TASK PROMPT -
Could you give the number of lines in the entries below that contain the word "have"? Only the number is wanted.

RECORDS TO USE -
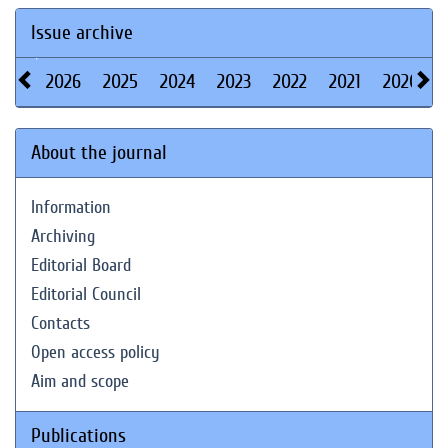
Issue archive
2026
2025
2024
2023
2022
2021
2020
About the journal
Information
Archiving
Editorial Board
Editorial Council
Contacts
Open access policy
Aim and scope
Publications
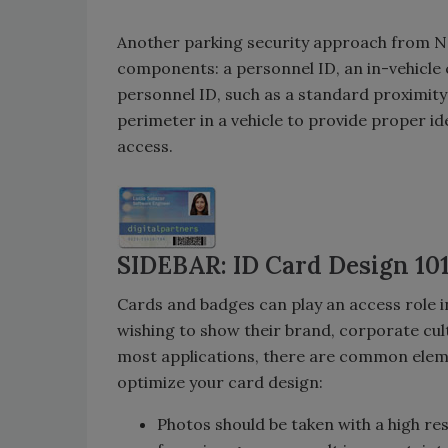
Another parking security approach from Ne
components: a personnel ID, an in-vehicle
personnel ID, such as a standard proximit
perimeter in a vehicle to provide proper ide
access.
SIDEBAR: ID Card Design 10
Cards and badges can play an access role i
wishing to show their brand, corporate cult
most applications, there are common eleme
optimize your card design:
Photos should be taken with a high re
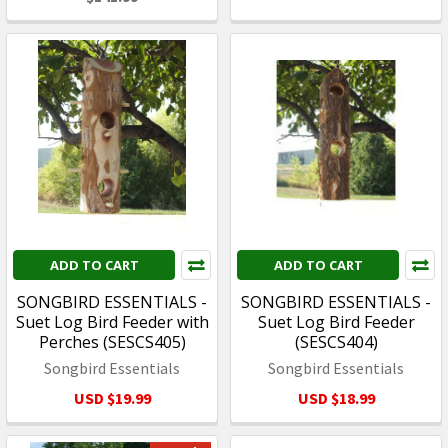
ADD TO CART
ADD TO CART
SONGBIRD ESSENTIALS -
SONGBIRD ESSENTIALS -
Suet Log Bird Feeder with
Suet Log Bird Feeder
Perches (SESCS405)
(SESCS404)
Songbird Essentials
Songbird Essentials
USD $19.99
USD $18.99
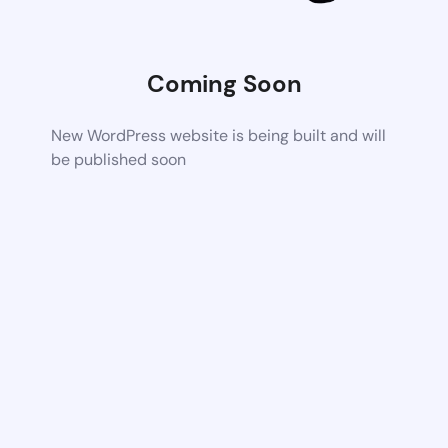
Coming Soon
New WordPress website is being built and will
be published soon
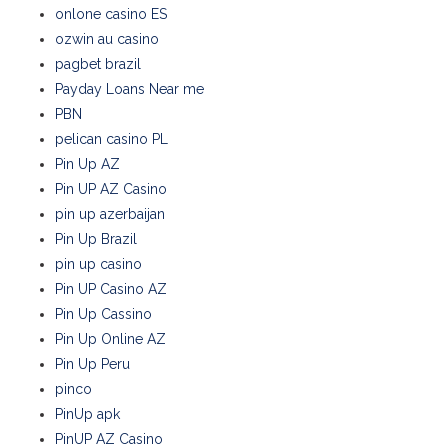
onlone casino ES
ozwin au casino
pagbet brazil
Payday Loans Near me
PBN
pelican casino PL
Pin Up AZ
Pin UP AZ Casino
pin up azerbaijan
Pin Up Brazil
pin up casino
Pin UP Casino AZ
Pin Up Cassino
Pin Up Online AZ
Pin Up Peru
pinco
PinUp apk
PinUP AZ Casino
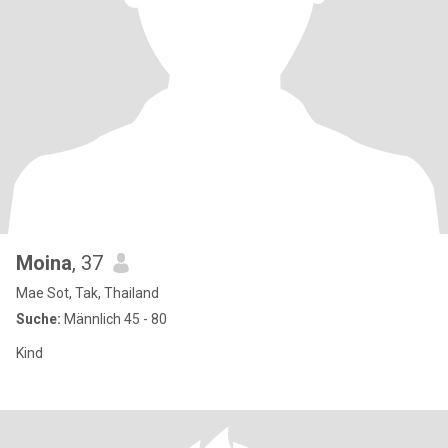
Moina
, 37
Mae Sot, Tak, Thailand
Suche:
Männlich 45 - 80
Kind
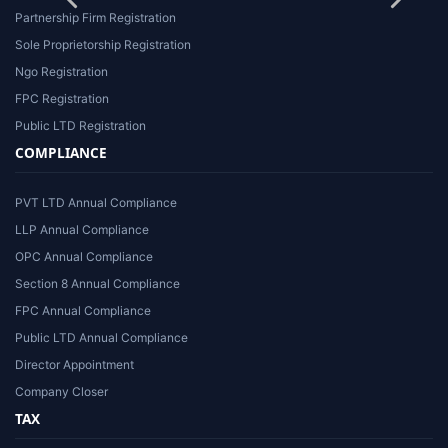
Partnership Firm Registration
Sole Proprietorship Registration
Ngo Registration
FPC Registration
Public LTD Registration
COMPLIANCE
PVT LTD Annual Compliance
LLP Annual Compliance
OPC Annual Compliance
Section 8 Annual Compliance
FPC Annual Compliance
Public LTD Annual Compliance
Director Appointment
Company Closer
TAX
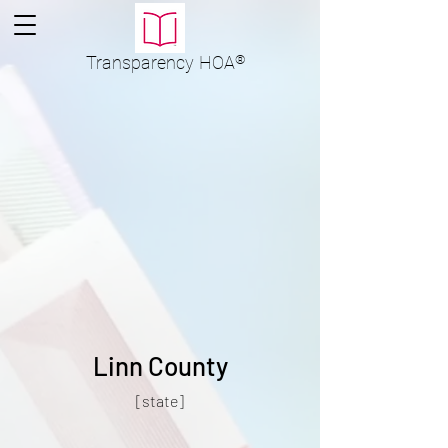
Transparency
HOA
®
Linn County
[state]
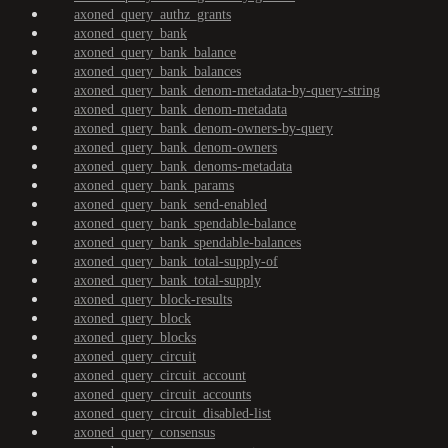
axoned_query_authz_grants
axoned_query_bank
axoned_query_bank_balance
axoned_query_bank_balances
axoned_query_bank_denom-metadata-by-query-string
axoned_query_bank_denom-metadata
axoned_query_bank_denom-owners-by-query
axoned_query_bank_denom-owners
axoned_query_bank_denoms-metadata
axoned_query_bank_params
axoned_query_bank_send-enabled
axoned_query_bank_spendable-balance
axoned_query_bank_spendable-balances
axoned_query_bank_total-supply-of
axoned_query_bank_total-supply
axoned_query_block-results
axoned_query_block
axoned_query_blocks
axoned_query_circuit
axoned_query_circuit_account
axoned_query_circuit_accounts
axoned_query_circuit_disabled-list
axoned_query_consensus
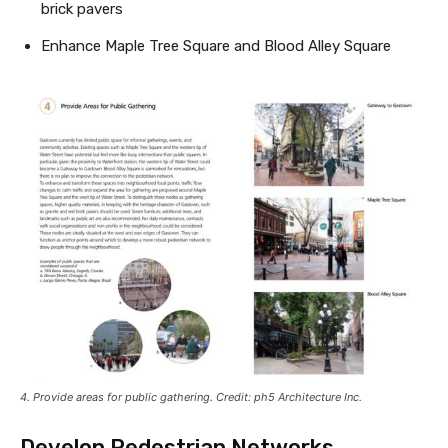
brick pavers
Enhance Maple Tree Square and Blood Alley Square
4. Provide areas for public gathering. Credit: ph5 Architecture Inc.
Develop Pedestrian Networks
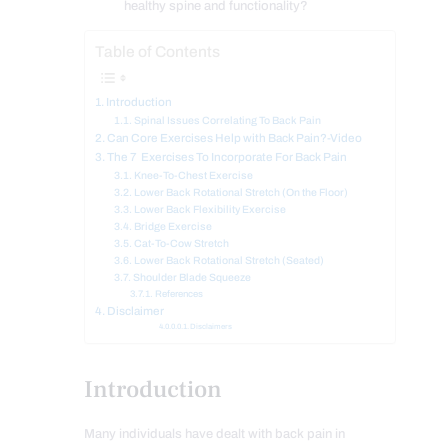
healthy spine and functionality?
Table of Contents
Introduction
Spinal Issues Correlating To Back Pain
Can Core Exercises Help with Back Pain?-Video
The 7 Exercises To Incorporate For Back Pain
Knee-To-Chest Exercise
Lower Back Rotational Stretch (On the Floor)
Lower Back Flexibility Exercise
Bridge Exercise
Cat-To-Cow Stretch
Lower Back Rotational Stretch (Seated)
Shoulder Blade Squeeze
References
Disclaimer
Disclaimers
Introduction
Many individuals have dealt with back pain in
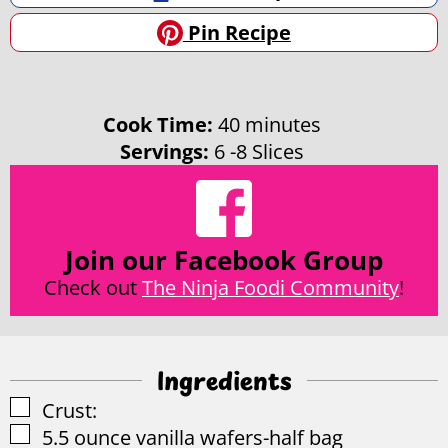
Pin Recipe
minutes
Cook Time:
40
minutes
Servings:
6
-8 Slices
Join our Facebook Group
Check out
The Ninja Foodi Community
!
Ingredients
▢
Crust:
▢
5.5
ounce
vanilla wafers-half bag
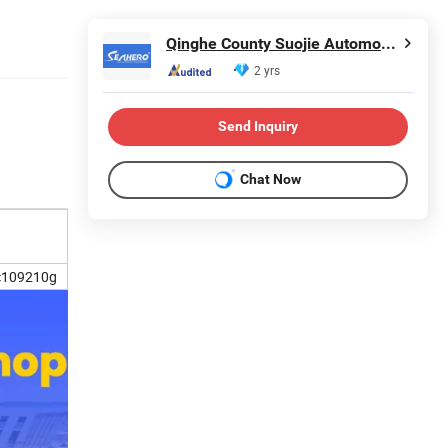
Qinghe County Suojie Automobile Parts Co., Ltd
2 yrs
Send Inquiry
Chat Now
c109210g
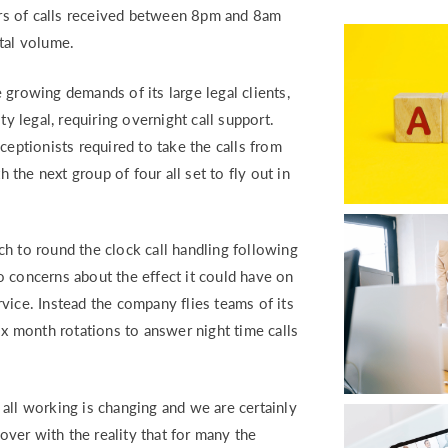
RETURN TO WORK SUPPORT 
rs of calls received between 8pm and 8am
MPLIANCE GAP ANALYSIS
tal volume.
 growing demands of its large legal clients,
 legal, requiring overnight call support.
ceptionists required to take the calls from
the next group of four all set to fly out in
to round the clock call handling following
 to concerns about the effect it could have on
ervice. Instead the company flies teams of its
ix month rotations to answer night time calls
l working is changing and we are certainly
ver with the reality that for many the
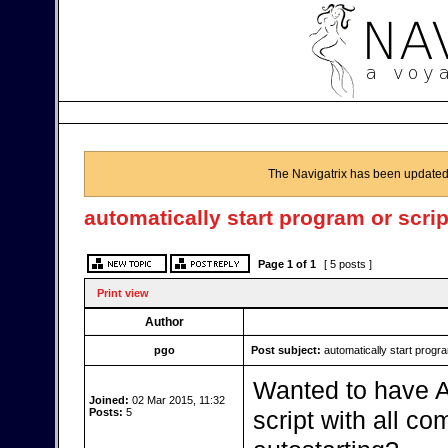
The Navigatrix has been updated
automatically start program or scrip
Page
1
of
1
[ 5 posts ]
Print view
Author
pgo
Post subject:
automatically start progra
Wanted to have AI
Joined:
02 Mar 2015, 11:32
Posts:
5
script with all c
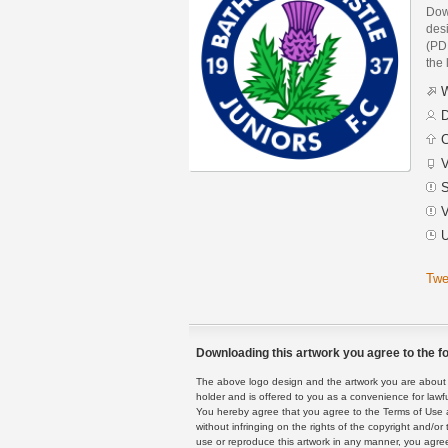
Dow
des
(PDF
the 
W
D
C
V
S
V
U
Twe
Downloading this artwork you agree to the fo
The above logo design and the artwork you are about to
holder and is offered to you as a convenience for lawf
You hereby agree that you agree to the Terms of Use 
without infringing on the rights of the copyright and/
use or reproduce this artwork in any manner, you agree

RESPONSE TO THE TASK -
3